One of two disturbances in the Atlantic has a high chance of turning into a tropical depression soon, according to the National Hurricane Center.
But rest easy: None are an immediate threat to Florida and the United States.
Disturbance No. 1
The broad area of low pressure with a high chance of turning into a tropical depression this week is a few hundred miles south-southwest of the Cabo Verde Islands in the eastern Atlantic and is far away from the United States.
The National Hurricane Center, in an advisory at 8 p.m. Monday, upped the system’s formation chances from 60% to 70% through the next 48 hours. The system has an 80% chance of formation through the next five days. However, forecasters note that conditions will become less likely for development later this week due to increasing upper-level winds.
The hurricane center projects the system will move northwest over the eastern tropical Atlantic.
At this point, it’s unlikely to affect Florida.
Disturbance No. 2
The tropical wave forecasters are watching is several hundred miles east of the southern Windward Islands.

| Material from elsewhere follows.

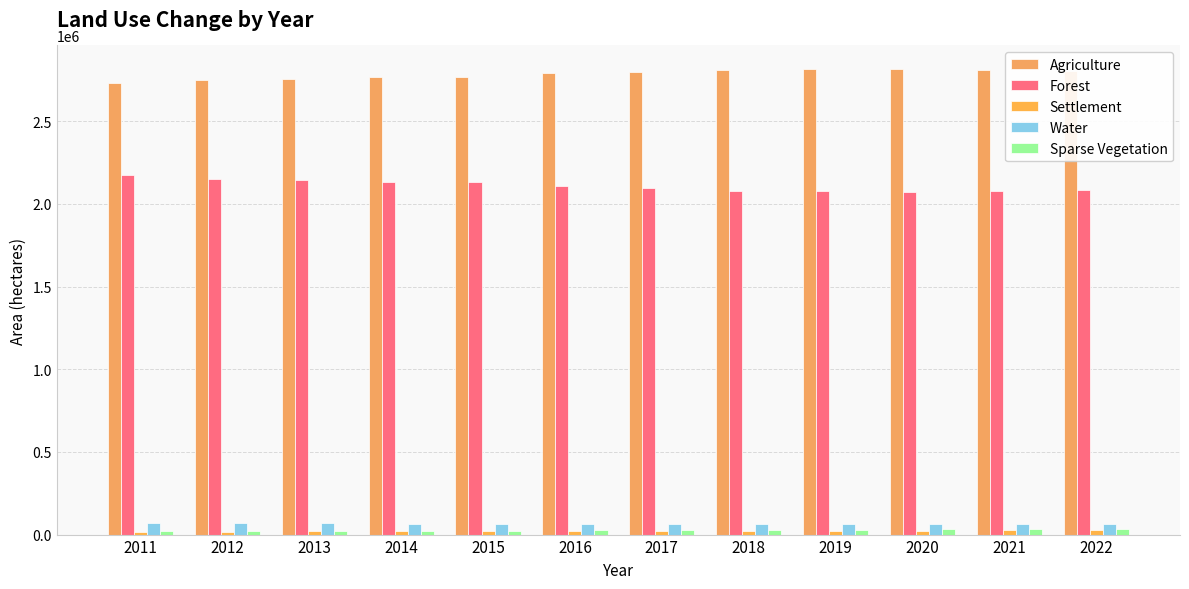

What is the spread (max minus min) of values at 2022?

2773924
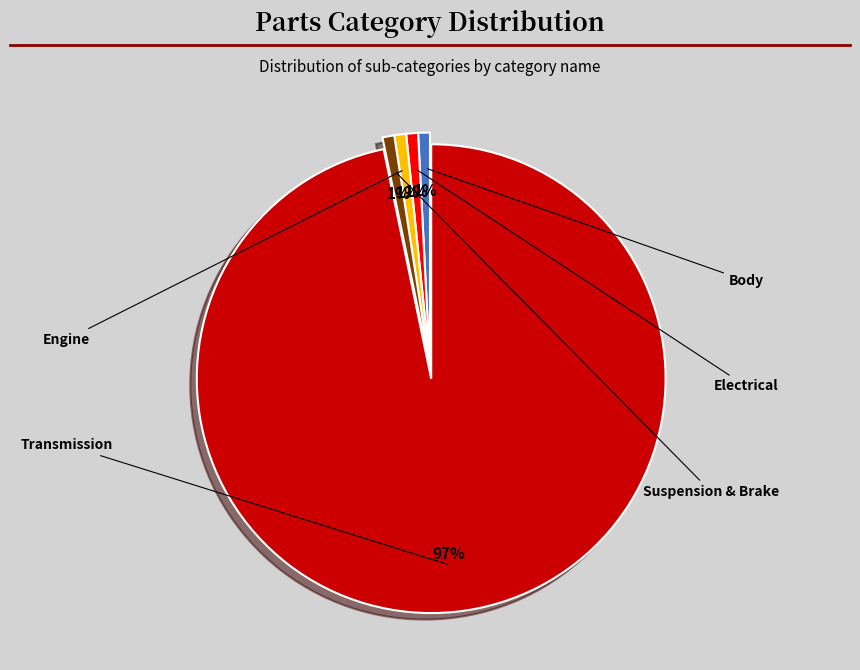

What percentage is the Suspension & Brake slice, to the nearest percent?

1%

The system is forecast to quickly move west, reaching the Windward Islands and the eastern Caribbean Sea by midweek and the western side over the weekend.
Forecasters say the system could slowly develop during the next several days and that people in the Windward Islands should monitor the progress.
The hurricane center at 8 p.m. kept its formation chances at 30% through the next 48 hours and at 30% through the next five days.
What’s the next storm name?
Julia is the next storm name on the list for the 2022 Atlantic hurricane season.